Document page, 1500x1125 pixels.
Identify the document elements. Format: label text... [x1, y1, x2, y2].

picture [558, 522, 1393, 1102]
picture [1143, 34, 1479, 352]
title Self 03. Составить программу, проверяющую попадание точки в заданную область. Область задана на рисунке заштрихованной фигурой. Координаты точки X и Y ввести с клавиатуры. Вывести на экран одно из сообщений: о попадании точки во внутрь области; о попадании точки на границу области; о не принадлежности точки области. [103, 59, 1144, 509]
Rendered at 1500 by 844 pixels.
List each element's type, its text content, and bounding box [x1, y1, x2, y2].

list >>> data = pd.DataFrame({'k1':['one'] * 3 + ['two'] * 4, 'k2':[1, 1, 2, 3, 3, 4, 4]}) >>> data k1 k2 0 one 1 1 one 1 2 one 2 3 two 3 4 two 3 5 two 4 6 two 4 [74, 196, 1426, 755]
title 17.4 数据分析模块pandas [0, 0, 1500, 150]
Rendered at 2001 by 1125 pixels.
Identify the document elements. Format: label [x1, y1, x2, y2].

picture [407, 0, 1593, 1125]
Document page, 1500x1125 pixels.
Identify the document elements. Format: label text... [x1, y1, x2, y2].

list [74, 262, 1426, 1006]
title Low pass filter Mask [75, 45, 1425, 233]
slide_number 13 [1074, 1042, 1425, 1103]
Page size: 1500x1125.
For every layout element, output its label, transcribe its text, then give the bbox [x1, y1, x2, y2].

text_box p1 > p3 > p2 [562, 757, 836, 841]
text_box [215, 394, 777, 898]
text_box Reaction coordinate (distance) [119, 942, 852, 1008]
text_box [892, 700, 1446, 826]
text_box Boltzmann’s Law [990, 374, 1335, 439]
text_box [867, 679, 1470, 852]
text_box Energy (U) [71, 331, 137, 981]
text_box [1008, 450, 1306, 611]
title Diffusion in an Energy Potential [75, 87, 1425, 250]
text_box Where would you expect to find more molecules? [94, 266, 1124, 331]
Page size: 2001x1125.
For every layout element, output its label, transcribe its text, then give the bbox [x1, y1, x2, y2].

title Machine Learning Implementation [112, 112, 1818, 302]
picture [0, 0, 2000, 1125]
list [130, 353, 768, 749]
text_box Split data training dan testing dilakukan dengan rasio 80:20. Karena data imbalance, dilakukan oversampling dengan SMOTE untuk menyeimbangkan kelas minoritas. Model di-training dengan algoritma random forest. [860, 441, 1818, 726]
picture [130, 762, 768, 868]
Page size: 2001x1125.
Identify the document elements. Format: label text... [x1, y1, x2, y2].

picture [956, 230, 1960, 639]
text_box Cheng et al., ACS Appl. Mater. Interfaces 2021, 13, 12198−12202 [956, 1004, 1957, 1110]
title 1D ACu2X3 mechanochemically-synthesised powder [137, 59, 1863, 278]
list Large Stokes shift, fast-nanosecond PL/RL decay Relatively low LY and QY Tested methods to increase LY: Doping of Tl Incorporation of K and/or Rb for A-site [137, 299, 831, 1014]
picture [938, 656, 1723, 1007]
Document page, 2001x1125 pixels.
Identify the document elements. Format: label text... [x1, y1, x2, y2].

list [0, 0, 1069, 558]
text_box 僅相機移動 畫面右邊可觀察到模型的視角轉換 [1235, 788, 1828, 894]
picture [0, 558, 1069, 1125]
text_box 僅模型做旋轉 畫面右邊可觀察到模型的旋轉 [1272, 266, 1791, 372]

**Your instructions:** An exact transcription of the entries is needed, complete to the final line.

**Result:**
Document page, 1500x1125 pixels.
Identify the document elements. Format: label text... [x1, y1, x2, y2].

picture [558, 522, 1393, 1102]
picture [1143, 34, 1479, 352]
title Self 03. Составить программу, проверяющую попадание точки в заданную область. Область задана на рисунке заштрихованной фигурой. Координаты точки X и Y ввести с клавиатуры. Вывести на экран одно из сообщений: о попадании точки во внутрь области; о попадании точки на границу области; о не принадлежности точки области. [103, 59, 1144, 509]
Rendered at 1500 by 844 pixels.
List each element's type, its text content, and bounding box [x1, y1, x2, y2].

list >>> data = pd.DataFrame({'k1':['one'] * 3 + ['two'] * 4, 'k2':[1, 1, 2, 3, 3, 4, 4]}) >>> data k1 k2 0 one 1 1 one 1 2 one 2 3 two 3 4 two 3 5 two 4 6 two 4 [74, 196, 1426, 755]
title 17.4 数据分析模块pandas [0, 0, 1500, 150]
Rendered at 2001 by 1125 pixels.
Identify the document elements. Format: label [x1, y1, x2, y2].

picture [407, 0, 1593, 1125]
Document page, 1500x1125 pixels.
Identify the document elements. Format: label text... [x1, y1, x2, y2].

list [74, 262, 1426, 1006]
title Low pass filter Mask [75, 45, 1425, 233]
slide_number 13 [1074, 1042, 1425, 1103]
Page size: 1500x1125.
For every layout element, output its label, transcribe its text, then give the bbox [x1, y1, x2, y2].

text_box p1 > p3 > p2 [562, 757, 836, 841]
text_box [215, 394, 777, 898]
text_box Reaction coordinate (distance) [119, 942, 852, 1008]
text_box [892, 700, 1446, 826]
text_box Boltzmann’s Law [990, 374, 1335, 439]
text_box [867, 679, 1470, 852]
text_box Energy (U) [71, 331, 137, 981]
text_box [1008, 450, 1306, 611]
title Diffusion in an Energy Potential [75, 87, 1425, 250]
text_box Where would you expect to find more molecules? [94, 266, 1124, 331]
Page size: 2001x1125.
For every layout element, output its label, transcribe its text, then give the bbox [x1, y1, x2, y2].

title Machine Learning Implementation [112, 112, 1818, 302]
picture [0, 0, 2000, 1125]
list [130, 353, 768, 749]
text_box Split data training dan testing dilakukan dengan rasio 80:20. Karena data imbalance, dilakukan oversampling dengan SMOTE untuk menyeimbangkan kelas minoritas. Model di-training dengan algoritma random forest. [860, 441, 1818, 726]
picture [130, 762, 768, 868]
Page size: 2001x1125.
Identify the document elements. Format: label text... [x1, y1, x2, y2].

picture [956, 230, 1960, 639]
text_box Cheng et al., ACS Appl. Mater. Interfaces 2021, 13, 12198−12202 [956, 1004, 1957, 1110]
title 1D ACu2X3 mechanochemically-synthesised powder [137, 59, 1863, 278]
list Large Stokes shift, fast-nanosecond PL/RL decay Relatively low LY and QY Tested methods to increase LY: Doping of Tl Incorporation of K and/or Rb for A-site [137, 299, 831, 1014]
picture [938, 656, 1723, 1007]
Document page, 2001x1125 pixels.
Identify the document elements. Format: label text... [x1, y1, x2, y2].

list [0, 0, 1069, 558]
text_box 僅相機移動 畫面右邊可觀察到模型的視角轉換 [1235, 788, 1828, 894]
picture [0, 558, 1069, 1125]
text_box 僅模型做旋轉 畫面右邊可觀察到模型的旋轉 [1272, 266, 1791, 372]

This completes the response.